Passage to read.
Carrie Evenson_11719

Carrie Evenson, Stormwater Program Manager speaks on Thursday night, January 17, 2019 during a Norman City Council Stormwater special session. (Cody Giles / The Transcript)

With the city’s April 2 stormwater utility and bond vote expected to be set by the city council on Tuesday, many questions still swirl around the issue. While the citizen stormwater committee has been effective in educating many residents through its six open houses and the city council and staff have engaged in public outreach efforts for months, many residents still have a muddy understanding of the stormwater issues facing the city.

Last week, The Transcript reached out to Stormwater Program Manager Carrie Evenson to explain the problem and how the new stormwater utility fee aims to address it.

Q: What is the biggest misconception about stormwater?

A: I would say the biggest misconception that’s out there is just because your house doesn’t flood doesn’t mean stormwater isn’t an issue for you. Stormwater, stormwater maintenance, stormwater conveyance, it affects everyone in the city, regardless of where you live. Everybody has to have some sort of system to move excess water away from their homes and businesses and get it to our creeks and streams. Any of that public infrastructure that is installed to move that water is the responsibility of the stormwater division to maintain it, whether it’s a concrete pipe, channel, or drainage ditch or culvert out in Ward 5, it’s all something that my division has to maintain. It affects everyone.

Q: Why is more stormwater funding needed in Norman and what will Normanites get out of the proposed stormwater utility and bond?

A: Stormwater funding is needed in Norman to address several issues. When the stormwater citizen committee has talked about and given their proposal they really view the bond and the utility as a funding package, because Norman needs both infrastructure improvement, which would happen through the bond (stream bank stabilization, culvert upsizing and things like that), as well as funding for additional maintenance and water quality related activities, which the utility would fund.

If this funding package were to be approved, it would help [the stormwater division]. Just to give you an idea of how lean the stormwater division operates on the maintenance side, I have three total crews for maintenance of stormwater infrastructure in 190 square miles in the city of Norman. That includes hundreds of miles of stream channel, miles and miles of stormwater pipe, channel maintenance, etc. So, there is a lot of infrastructure that has to be maintained with just those three crews.

Q: The need for maintenance and infrastructure makes sense, but what’s the issue with Norman’s water quality? What kind of pollution will the stormwater utility help you address?

Records for this exercise.
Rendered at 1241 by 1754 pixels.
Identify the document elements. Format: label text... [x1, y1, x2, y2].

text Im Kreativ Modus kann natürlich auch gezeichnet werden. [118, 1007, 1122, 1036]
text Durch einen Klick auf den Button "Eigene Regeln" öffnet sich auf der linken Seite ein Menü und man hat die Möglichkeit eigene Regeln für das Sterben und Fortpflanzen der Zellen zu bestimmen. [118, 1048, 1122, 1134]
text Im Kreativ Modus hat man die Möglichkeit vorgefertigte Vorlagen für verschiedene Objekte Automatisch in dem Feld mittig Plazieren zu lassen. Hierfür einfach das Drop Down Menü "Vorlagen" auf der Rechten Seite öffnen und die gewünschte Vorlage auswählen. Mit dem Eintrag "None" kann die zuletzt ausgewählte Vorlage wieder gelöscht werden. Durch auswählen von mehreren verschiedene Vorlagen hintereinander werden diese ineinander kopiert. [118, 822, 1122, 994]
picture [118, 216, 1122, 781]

The tasks.
(1) Write out the listing line by line, reproducing each line precisely and in its original order.
(2) Continue the interview on Norman's stormwater from the point at which it stops.

Set of answers.
(1)
Rendered at 1241 by 1754 pixels.
Identify the document elements. Format: label text... [x1, y1, x2, y2].

text Im Kreativ Modus kann natürlich auch gezeichnet werden. [118, 1007, 1122, 1036]
text Durch einen Klick auf den Button "Eigene Regeln" öffnet sich auf der linken Seite ein Menü und man hat die Möglichkeit eigene Regeln für das Sterben und Fortpflanzen der Zellen zu bestimmen. [118, 1048, 1122, 1134]
text Im Kreativ Modus hat man die Möglichkeit vorgefertigte Vorlagen für verschiedene Objekte Automatisch in dem Feld mittig Plazieren zu lassen. Hierfür einfach das Drop Down Menü "Vorlagen" auf der Rechten Seite öffnen und die gewünschte Vorlage auswählen. Mit dem Eintrag "None" kann die zuletzt ausgewählte Vorlage wieder gelöscht werden. Durch auswählen von mehreren verschiedene Vorlagen hintereinander werden diese ineinander kopiert. [118, 822, 1122, 994]
picture [118, 216, 1122, 781]

(2)
A: The pollution that you may be familiar with when you hear about chromium and arsenic and things like that, that’s really a groundwater issue. It’s naturally occurring in our geology around Norman. That’s not something that we’re dealing with with stormwater. When we talk about water quality as it relates to stormwater pollution, we’re really talking about nutrients, in the form of nitrogen and phosphorous, and we’re talking about sediment from different sources. Those are the three primary pollutants that we focus on when we talk about water quality aspects and that’s really driven by the Lake Thunderbird Total Maximum Daily Load, or TMDL. I’m sure people are starting to hear more about that and we’ve been educating on that for the past couple of years.

Lake Thunderbird is impaired, which means it’s not meeting water quality standards and its beneficial uses. So, the three cities that contribute stormwater runoff to Lake Thunderbird are under a state mandate through the TMDL to reduce the amount of nitrogen, phosphorous and sediment that we’re sending to Lake Thunderbird through our stormwater runoff by 35 percent.

Q: How would improving stormwater funding help Norman address the state’s water quality mandates?

A: The way the utility helps us with the Thunderbird TMDL is it helps us to educate the public on what they can do to lessen the amount of nitrogen, phosphorous and sediment that they contribute to stormwater runoff through proper use of fertilizer, picking up dog waste and things like that.

It also allows us to look at our monitoring data and assess where we may need to put in actual treatment type structures — we call them structural best management practices — like regional detention ponds or rain gardens or other types of devices that actually remove these pollutants from stormwater before it’s discharged to our creeks and streams and ultimately gets to Lake Thunderbird. That is part of what the utility would fund.

It also helps us to better enforce, and have the personnel to better enforce the ordinances we have, like the manufactured fertilizer ordinance ... Having the ability to educate people on that and to make sure that the lawn companies that are applying it in Norman are following through with our requirements in the manufactured fertilizer ordinance, that’s how the utility can help us there.

Q: How does polluted stormwater runoff affect Norman’s drinking water?

A: There are two things there when you talk about the water you drink, whether the water you drink comes from the Norman water treatment plant or it comes from a well.

If you look at the water cycle, all of the water we have on Earth, that’s it. There’s no new water being created. If we pollute a source of water to such a degree that we can’t treat it anymore then we’re limiting how much water we have for the future. Our drinking water treatment plant is always going to do what they need to do to treat our water to provide us with a safe, quality drinking water supply.

That’s their job and they do it really well. But when we pollute our stormwater we make their job harder because they have all of these additional pollutants that they have to remove to provide safe drinking water to Norman’s citizens. And if we’re polluting our stormwater, well surface water and groundwater are connected. If we’re polluting our surface water, depending on where that groundwater-surface water connection is, there’s potential to have contamination of our groundwater because through the water cycle we know that surface water can recharge groundwater.

Q: What does all of this mean in the context of water sources and water rights in the future?

A: When I teach my intro to environmental science classes, one of the things we talk about is water and its role in human society. If we don’t have water we can’t survive. So, water, in terms of quantity and quality, is likely to become more of an issue and more of a concern as we move through the centuries. There’s the potential for our population to grow and water to become more scarce, and, in particular areas where there is drought, it becomes a question of how we’re going to get that water and how much are we going to pay or what are we willing to do to make sure there is enough water to survive.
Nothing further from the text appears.